# governor linkage puzzle



## joshazzam (Jun 10, 2010)

I recently acquired a craftsman lawnmower that was previously dismantled. I reassembled the mower and after rebuilding and cleaning the carb i got it started and running. The only problem i have is the governor to carb linkage and springs. I have tried several configurations and i just cant seem to figure out how it is supposed to go. I checked the schematics on the sears site and they don't show it assembled. I'd appreciate any help. Thanks!


----------



## indypower (Apr 8, 2009)

Model number please.


----------



## joshazzam (Jun 10, 2010)

*Model numbers*

Craftsman lists the engine model number as 143.016702. It's a tecumseh 6.75 hp. The mower model number is 917.388620. Thanks.


----------



## junebug1701 (Jun 15, 2009)

This video shows the linkage and explains it pretty clearly:


----------



## 30yearTech (Sep 14, 2006)

-- DATA SHOWN --
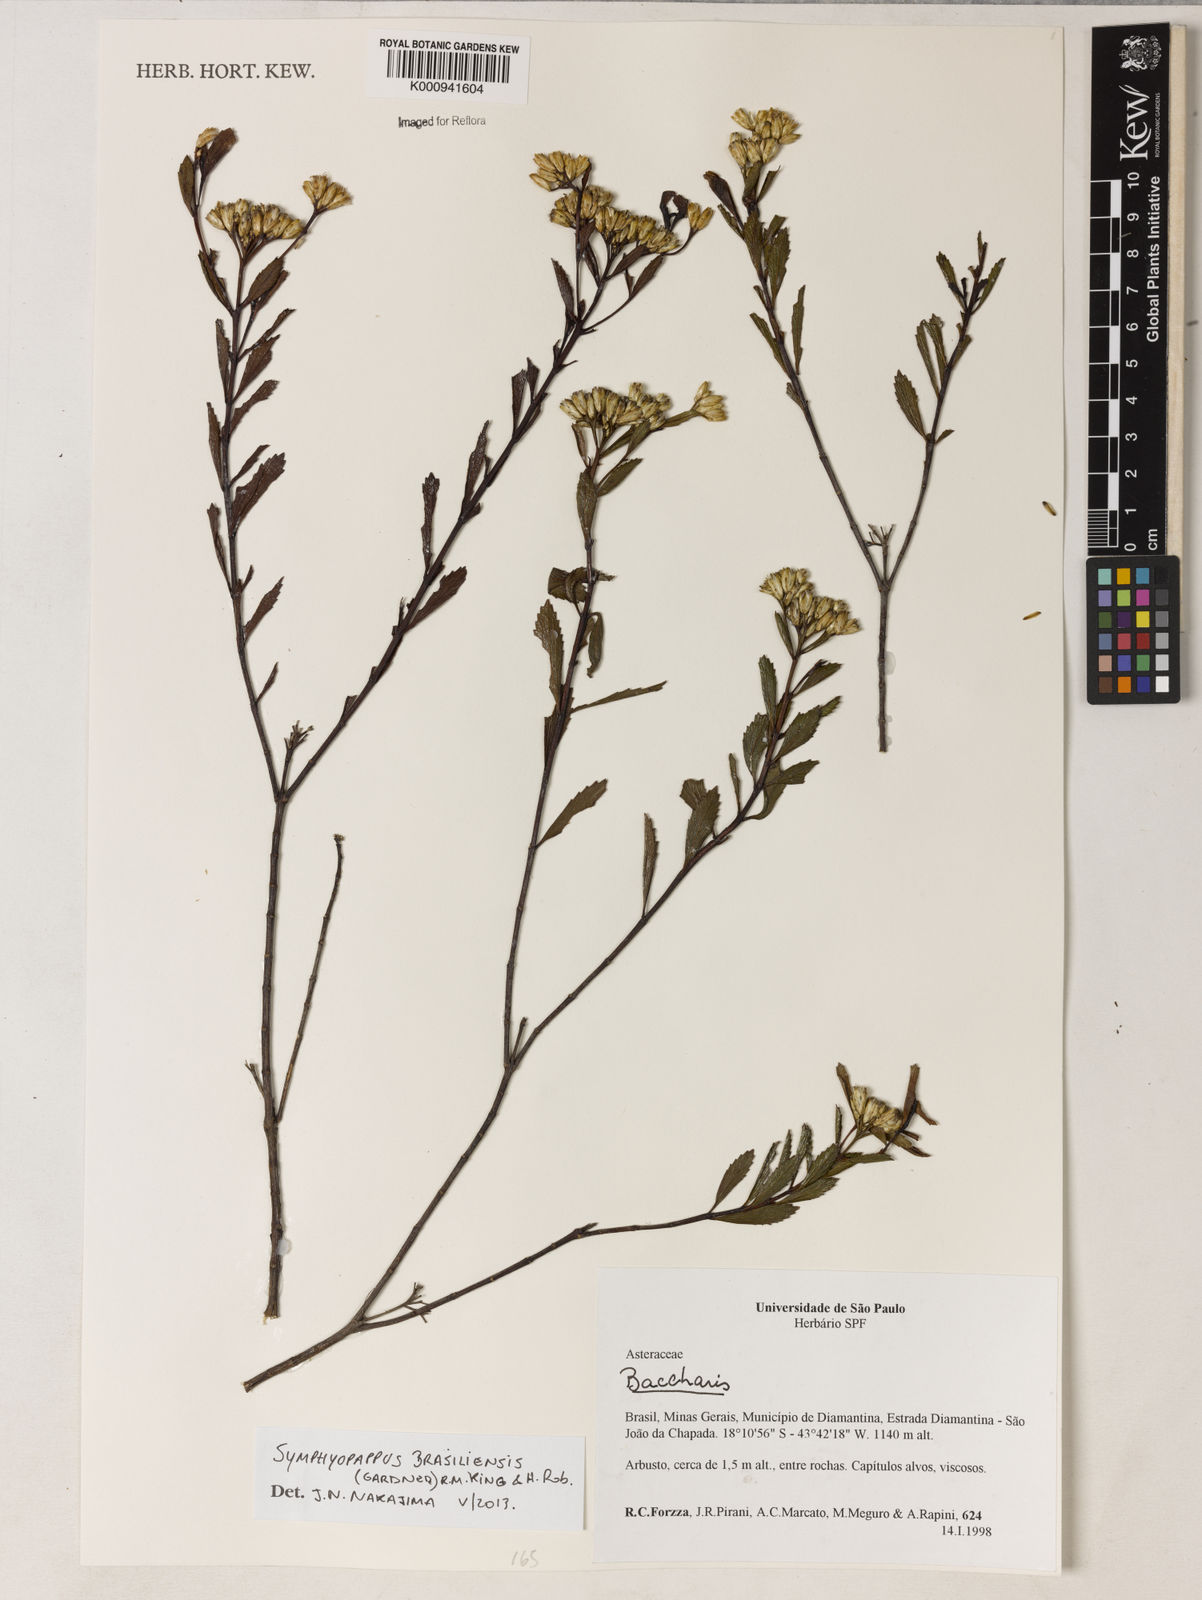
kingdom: Plantae
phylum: Tracheophyta
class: Magnoliopsida
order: Asterales
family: Asteraceae
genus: Symphyopappus
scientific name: Symphyopappus brasiliensis
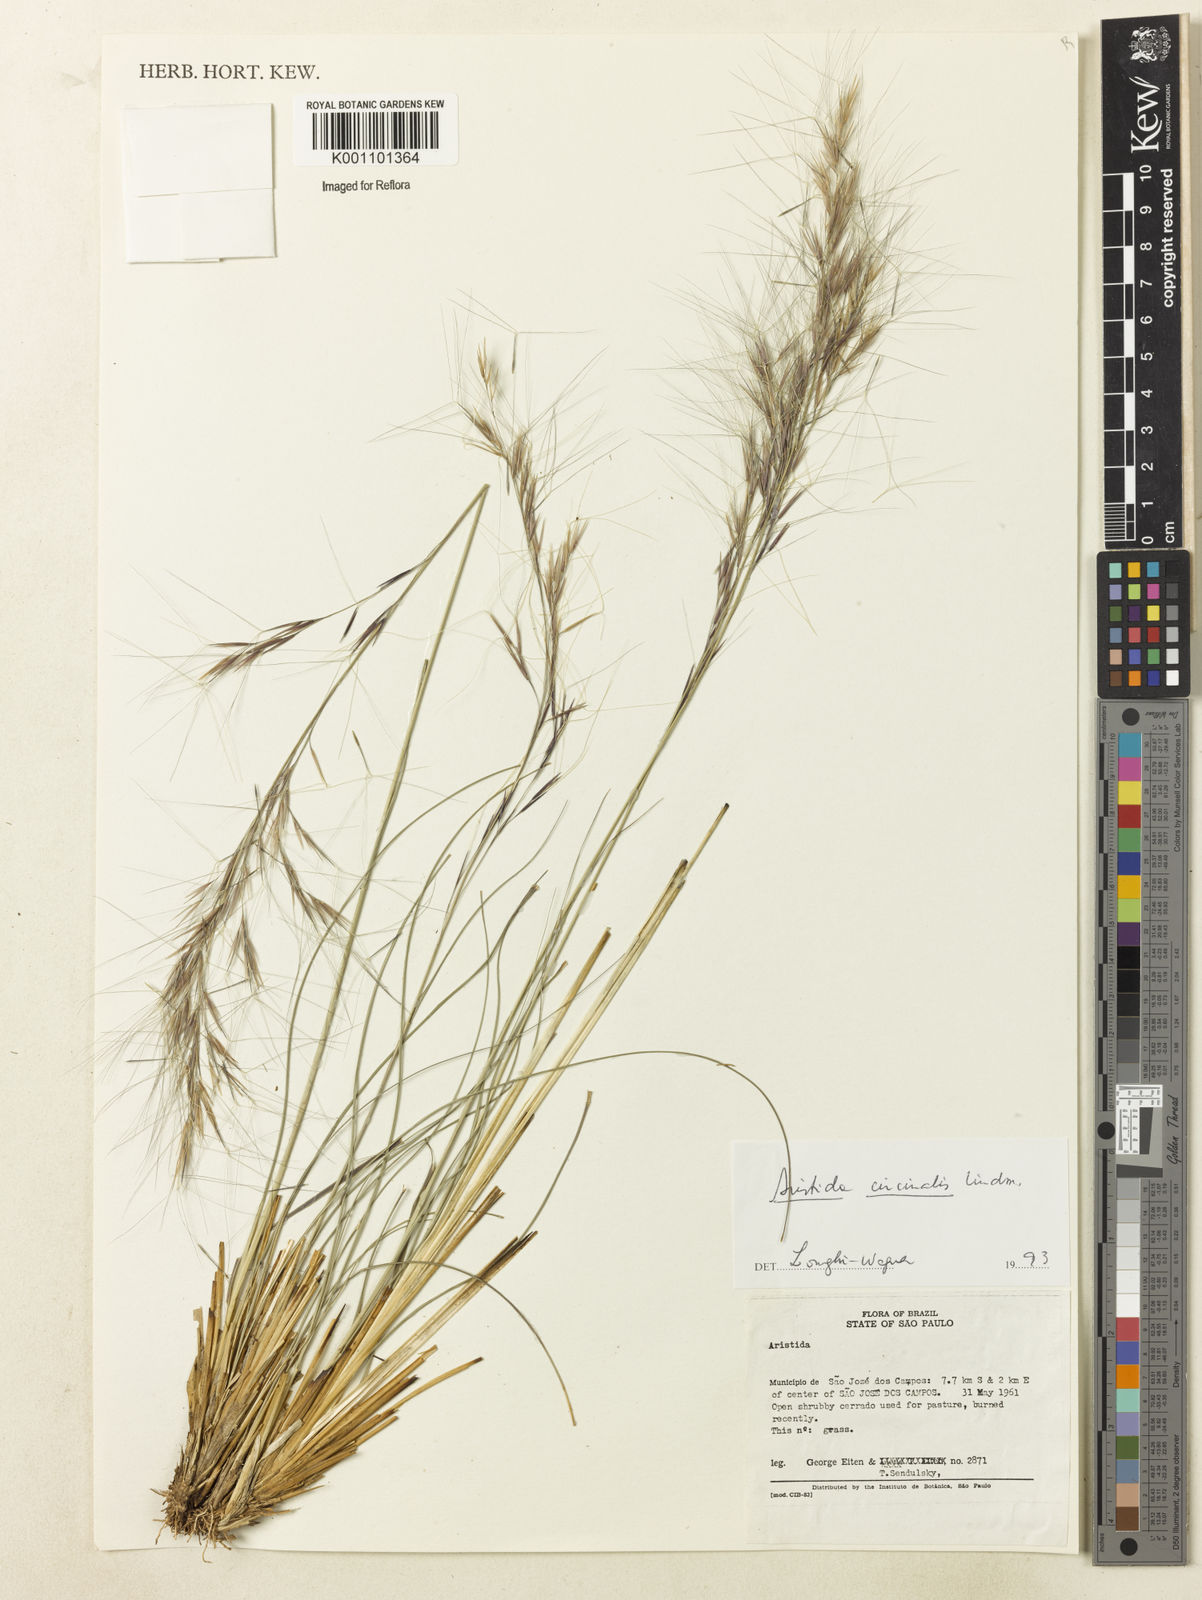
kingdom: Plantae
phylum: Tracheophyta
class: Liliopsida
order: Poales
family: Poaceae
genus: Aristida
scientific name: Aristida circinalis
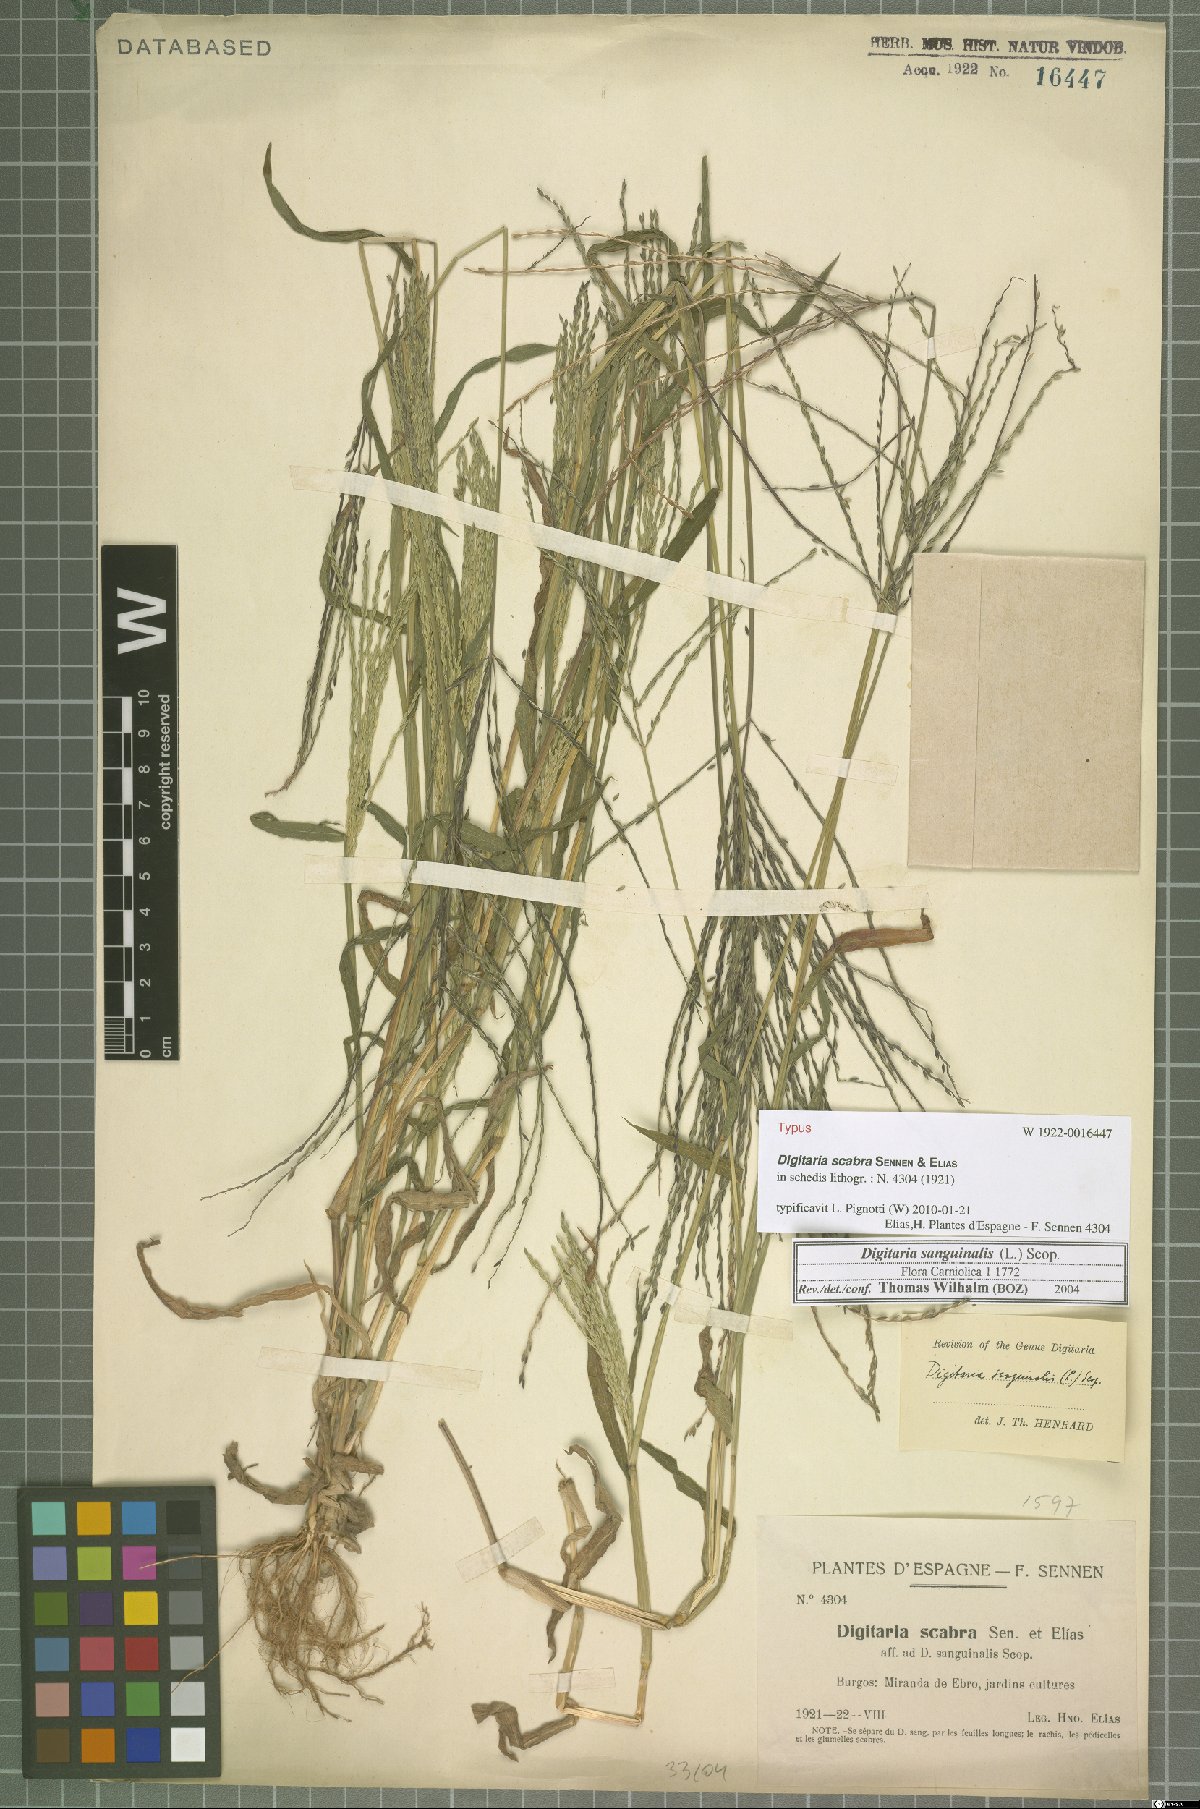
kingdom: Plantae
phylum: Tracheophyta
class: Liliopsida
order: Poales
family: Poaceae
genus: Digitaria
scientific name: Digitaria sanguinalis
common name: Hairy crabgrass
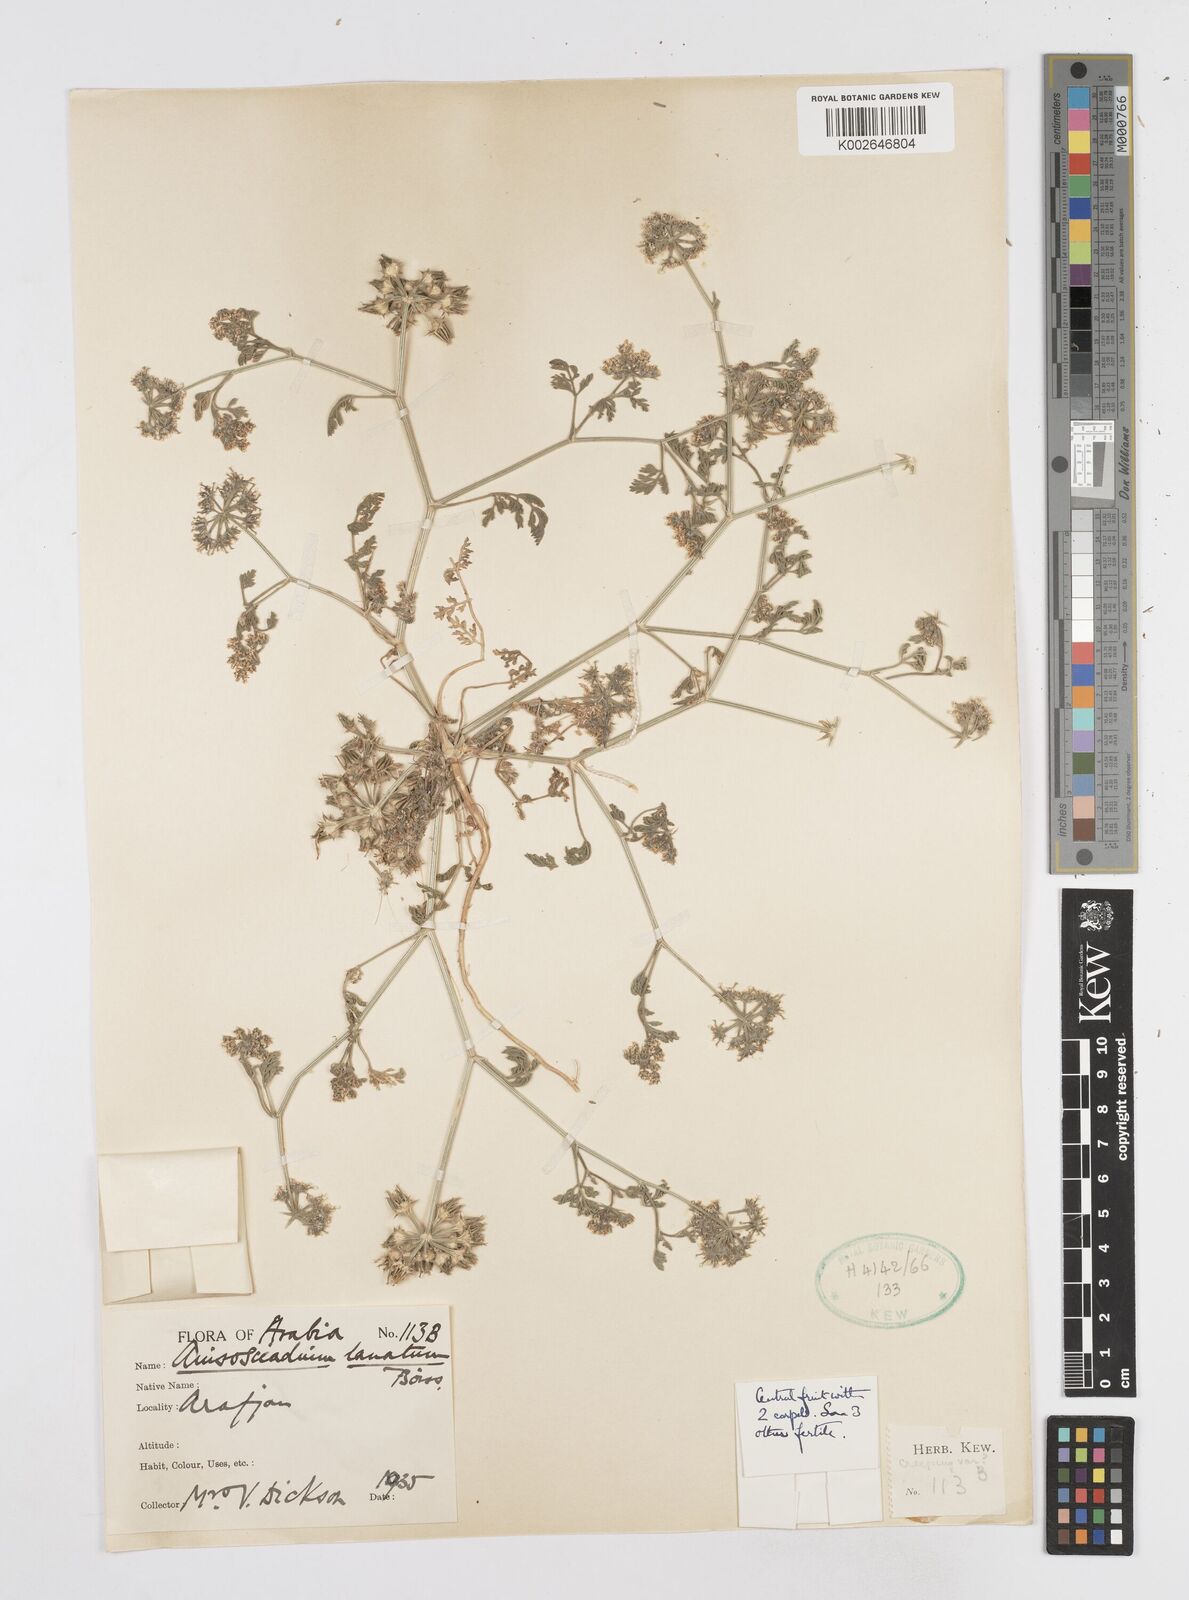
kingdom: Plantae
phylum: Tracheophyta
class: Magnoliopsida
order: Apiales
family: Apiaceae
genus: Anisosciadium
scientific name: Anisosciadium lanatum
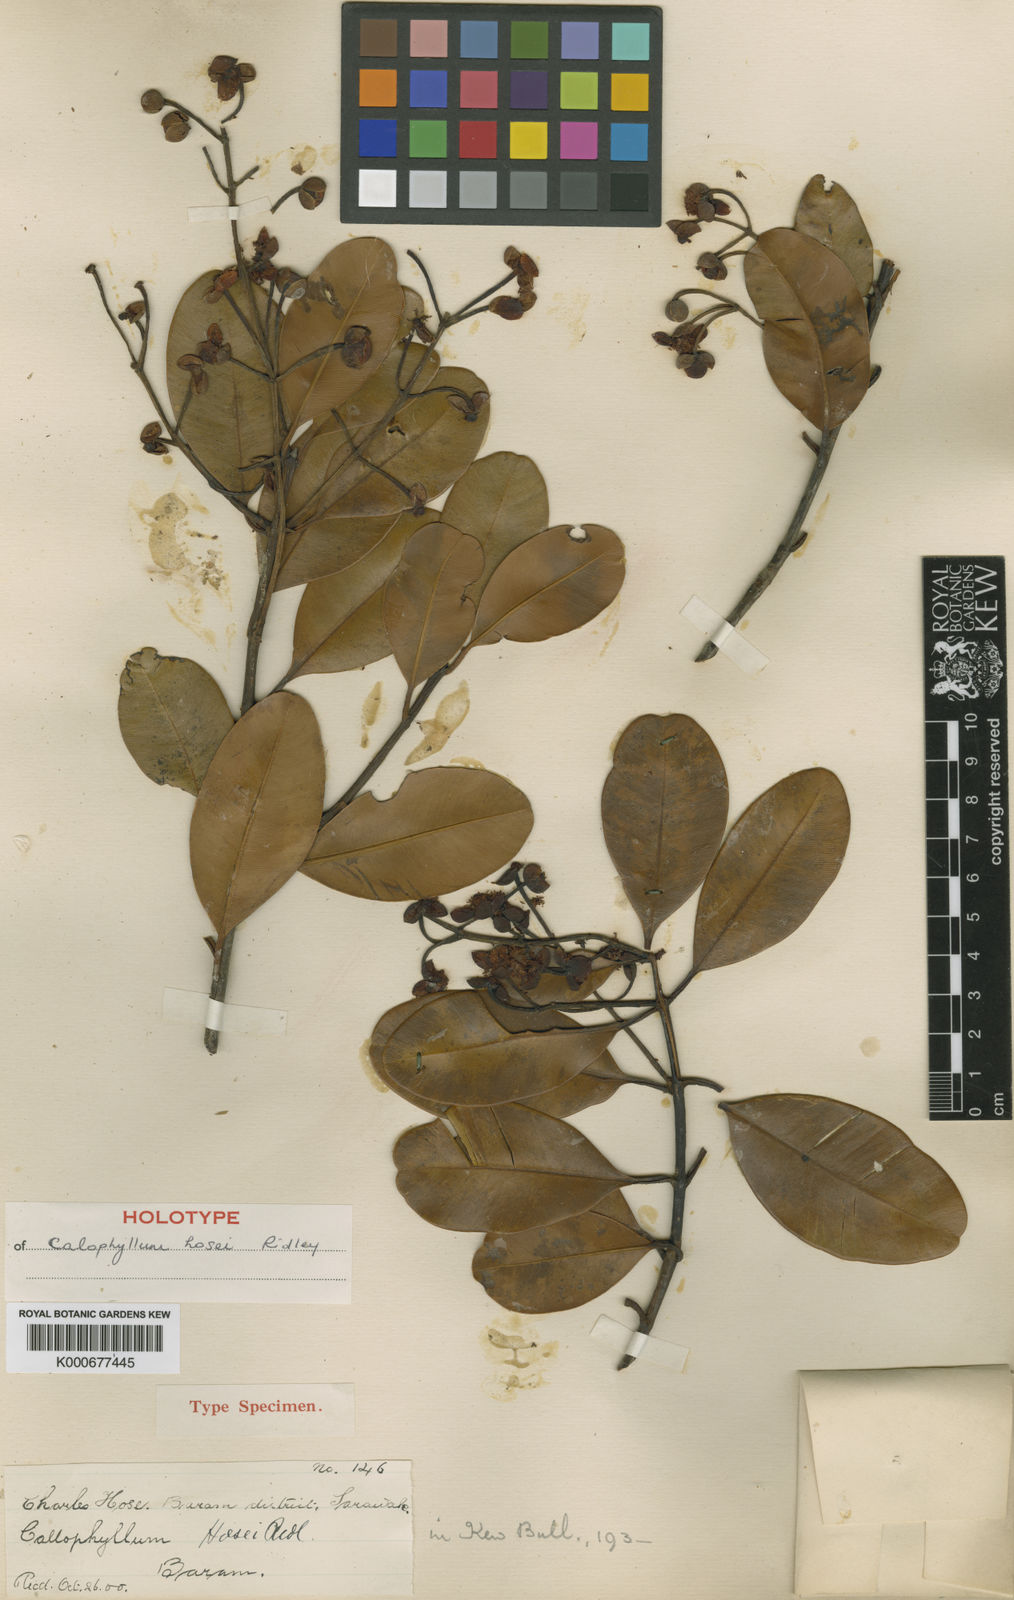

-- TO DO --
a) From the lawnmower governor linkage thread, extract the passage between "Craftsman lists the" and "(Jun 15, 2009)", inclusive.
b) Write what comes next in the lawnmower governor linkage thread, picking up right after its last line.

-- PER-TASK OUTPUTS --
a)
Craftsman lists the engine model number as 143.016702. It's a tecumseh 6.75 hp. The mower model number is 917.388620. Thanks.


----------



## junebug1701 (Jun 15, 2009)

b)
junebug1701 said:


> This video shows the linkage and explains it pretty clearly:
> 
> http://www.youtube.com/watch?v=zbl47ppCbBU


You can use this video to see the linkage layout, as that is just about the only thing correct. Don't listen to the narration, because this guy is way off base with the adjustments and operations of internal governors, he does not have a clue. 

Download the service manual for your engine and use the instructions there to set the governor, never try to adjust the governor arm to change the engine speed settings. The only adjustment that should ever be made to the arm is for the initial "static adjustment" period!


----------



## joshazzam (Jun 10, 2010)

Thank you so much for taking the time to help. I'm off to mow some grass.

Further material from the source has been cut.